Я сконфузился и не знал, что отвечать.
— Что сделал ты с этой дорогой истиною? — громогласно орал голос. — Как применил ты ее?
Я что-то бормотал очень глупое: «Я еще молод... можно бросить еще год, два... служба есть представление... надобны деньги... семейство возопиет... жизнь».
Кончится тем, что я буду жить на свете с прямою целью отрешиться от всякой деятельности. Тысячу раз, принимаясь за новое предприятие, уговаривал я сам себя почти в таких выражениях: «Куда ты лезешь, почтеннейший? Долго ли тебе воображать, что ты человек практический? Или тебе не надоело с напряжением добиваться таких вещей, которые в глубине души своей ты пренебрегаешь?»
И все-таки кончалось тем, что я сам лез в ту жизнь, которая казалась мне ничтожна и презрительна, мучил других и самого себя и возвращался с несколькими моральными синяками на душе.
Самые счастливые часы моей жизни были те, когда я мог досыта смотреть и слушать, или, говоря иначе, наблюдать. Наблюдать над кем? Какое мне дело! Давно уже не существует для меня ничего ни высокого, ни совсем подлого, ни хорошего, ни совсем дурного, ни глупого, ни очень дельного, ни малого, ни великого. В деревне смотрю я на песок и вижу, как букашки дерутся с муравьями, в канцелярии смотрю я, как чиновник гадит чиновнику, в маскараде — кстати о маскараде.
Бывают иные балы и вообще собрания народа, которые, несмотря на то, что происходят в Петербурге, а не лишены своего рода веселости. Житель нашей столицы есть современное дитя, несмотря на свою геморроидальную физиономию. Если начальник подал ему руку (редкое по истине событие), житель столицы уже счастлив, если на бале удалось ему рассмешить даму, он доволен на весь вечер, хотя б все остальное время привелось ему стоять около двери, — в силу медвежьей своей натуры, которую ничто пересилить не в состоянии.

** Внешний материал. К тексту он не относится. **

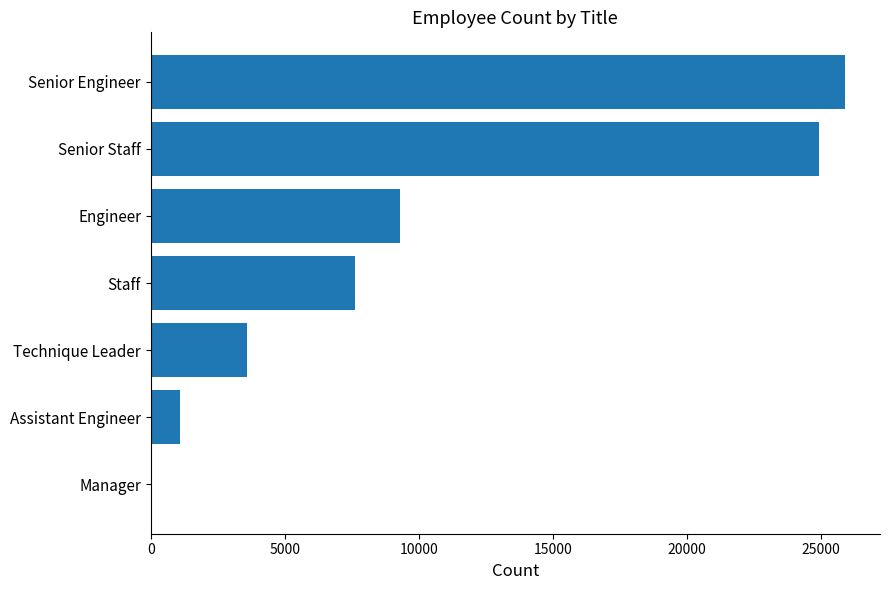

Reading bottom to top, what are all the values shown in this chart?

Manager=2	Assistant Engineer=1090	Technique Leader=3603	Staff=7636	Engineer=9285	Senior Staff=24926	Senior Engineer=25916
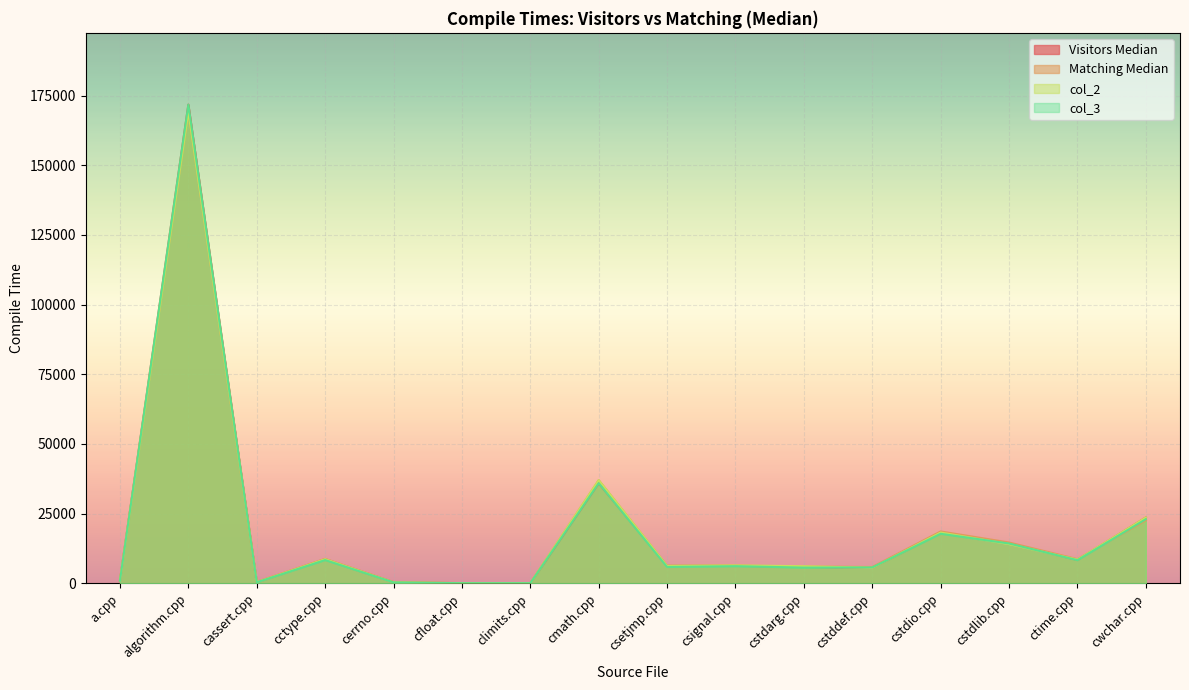

Is it true that col_3 equals 40 at climits.cpp?

False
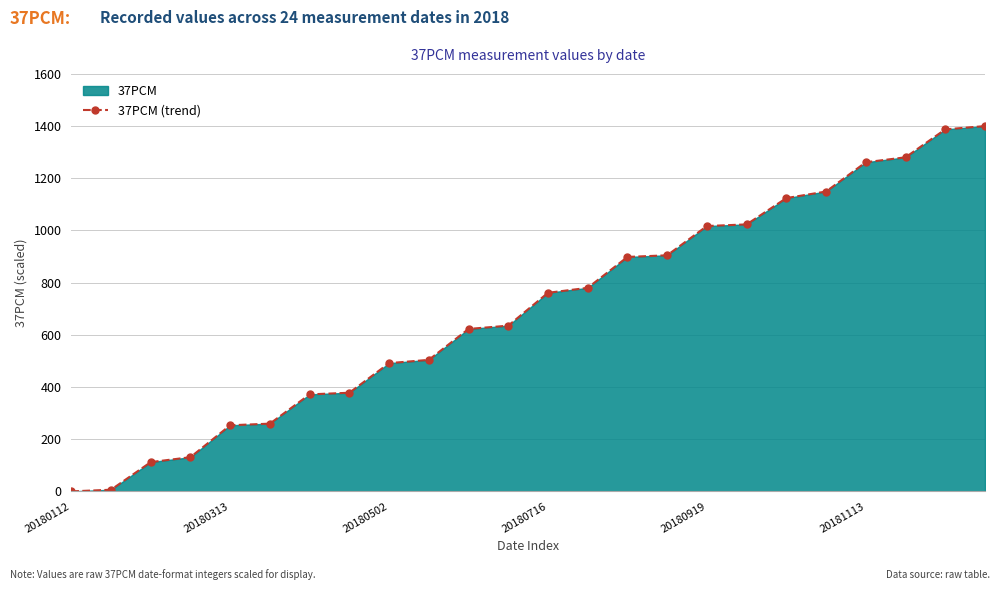

What is the value of the 13th point from the left?

761.1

Итак, один раз в Дворянском собрании случилось то, что на маскараде все почти веселились. Вожделенная пора ужина еще не наступила, а уже слышался там и сям веселый смех и разговор длинный, длинный, а не из отрывчатых бессвязностей. Живость разливалась между гостями, как зараза. Кавалер, очарованный тем, что долго говорил с маскою и был видим с нею всеми своими приятелями, шел к этим приятелям и отводил душу скандалезными разговорами. Дама, со своей стороны, привязывалась к кому-нибудь из праздношатающихся и осчастливливала и себя и его. Группы отправлялись ужинать, и несколько кавалеров двигали ногами, как бы приготовляясь к канкану, хоть многие из них вовсе не были знакомы с таинствами этого восхитительного танца.

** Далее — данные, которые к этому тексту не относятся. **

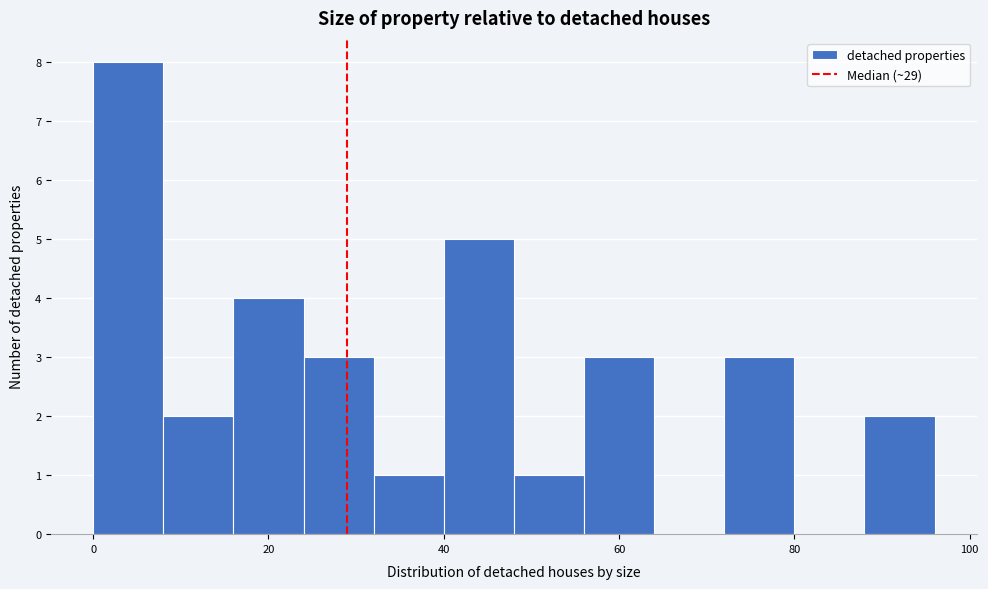

Over which range of the x-axis is the bar tallest?

0 to 8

Я ходил по обыкновению один, совершенно один, и скука моя превращалась в досаду, и досада моя росла в одной прогрессии с усиливающимся весельем толпы. Мне было досадно, как школьнику, который в первый раз является в свет и видит, что красивые счастливцы вертятся и ловко скользят по тому самому паркету, по которому он не умеет пройти лишнего шага, чтоб не оступиться. Я был так зол, как бывает зол философ, видя, что хорошенькая женщина хохочет, слушая со вниманием рассказы пустейшего кавалергарда, и не интересуется вовсе глубокомысленною, энергическою фигурою ученого, который с таким жаром посвятил бы ее в тайны социализма и абсолюта и осчастливил бы ее на век, подарив ей всю свою любовь.
В самом деле меня преследовало несчастье в этот вечер: только две маски и подходили ко мне, и тут еще я скоро увидел, что их ввело в заблуждение мое сходство с братом. Я плюнул на женский род, достойный слез и смеха[202], и решился только смотреть.
Оно, конечно, приятно наблюдать за веселящейся публикою, но для полного удовольствия при наблюдении потребна своего рода иллюзия, свое очарование юных лет. Что проку наблюдать над людьми тому, который сам себе выстрадал, вымозжил право понимать вполне всю ничтожную сторону горя их и радости? Великое удовольствие мне знать, что этот стройный офицер проспал всю прошлую ночь в вонючем караульном доме и, в лихорадочном ожидании смены, вырезывал на сальном столе имена своих воображаемых любовниц? Очень надобно было мне знать, что эти завитые и холодно насмешливые львы поутру занимались переписыванием бумаг или бранились со своими начальниками отделений при любопытном сборе канцелярской черни?